Identify every line in the records below that contains the word "public", and copy each of those lines.

Rendered images with source text
____
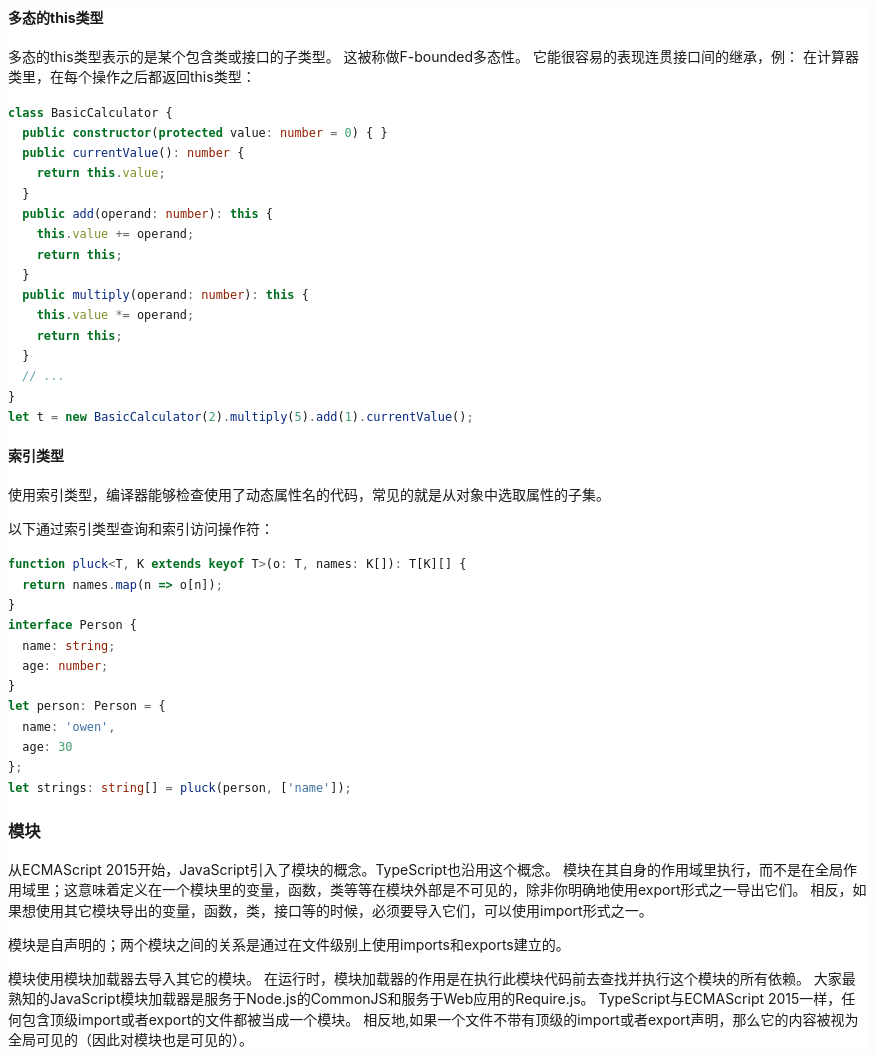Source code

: #### 多态的this类型

多态的this类型表示的是某个包含类或接口的子类型。 这被称做F-bounded多态性。 它能很容易的表现连贯接口间的继承，例： 在计算器类里，在每个操作之后都返回this类型：

```typescript
class BasicCalculator {
  public constructor(protected value: number = 0) { }
  public currentValue(): number {
    return this.value;
  }
  public add(operand: number): this {
    this.value += operand;
    return this;
  }
  public multiply(operand: number): this {
    this.value *= operand;
    return this;
  }
  // ...
}
let t = new BasicCalculator(2).multiply(5).add(1).currentValue();
```

#### 索引类型

使用索引类型，编译器能够检查使用了动态属性名的代码，常见的就是从对象中选取属性的子集。

以下通过索引类型查询和索引访问操作符：

```typescript
function pluck<T, K extends keyof T>(o: T, names: K[]): T[K][] {
  return names.map(n => o[n]);
}
interface Person {
  name: string;
  age: number;
}
let person: Person = {
  name: 'owen',
  age: 30
};
let strings: string[] = pluck(person, ['name']);
```



### <a name="module">模块</a>

从ECMAScript 2015开始，JavaScript引入了模块的概念。TypeScript也沿用这个概念。
模块在其自身的作用域里执行，而不是在全局作用域里；这意味着定义在一个模块里的变量，函数，类等等在模块外部是不可见的，除非你明确地使用export形式之一导出它们。 相反，如果想使用其它模块导出的变量，函数，类，接口等的时候，必须要导入它们，可以使用import形式之一。

模块是自声明的；两个模块之间的关系是通过在文件级别上使用imports和exports建立的。

模块使用模块加载器去导入其它的模块。 在运行时，模块加载器的作用是在执行此模块代码前去查找并执行这个模块的所有依赖。 大家最熟知的JavaScript模块加载器是服务于Node.js的CommonJS和服务于Web应用的Require.js。
TypeScript与ECMAScript 2015一样，任何包含顶级import或者export的文件都被当成一个模块。 相反地,如果一个文件不带有顶级的import或者export声明，那么它的内容被视为全局可见的（因此对模块也是可见的）。


  [index: number]: string;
____
» ANSWER SPACE
  public constructor(protected value: number = 0) { }
  public currentValue(): number {
  public add(operand: number): this {
  public multiply(operand: number): this {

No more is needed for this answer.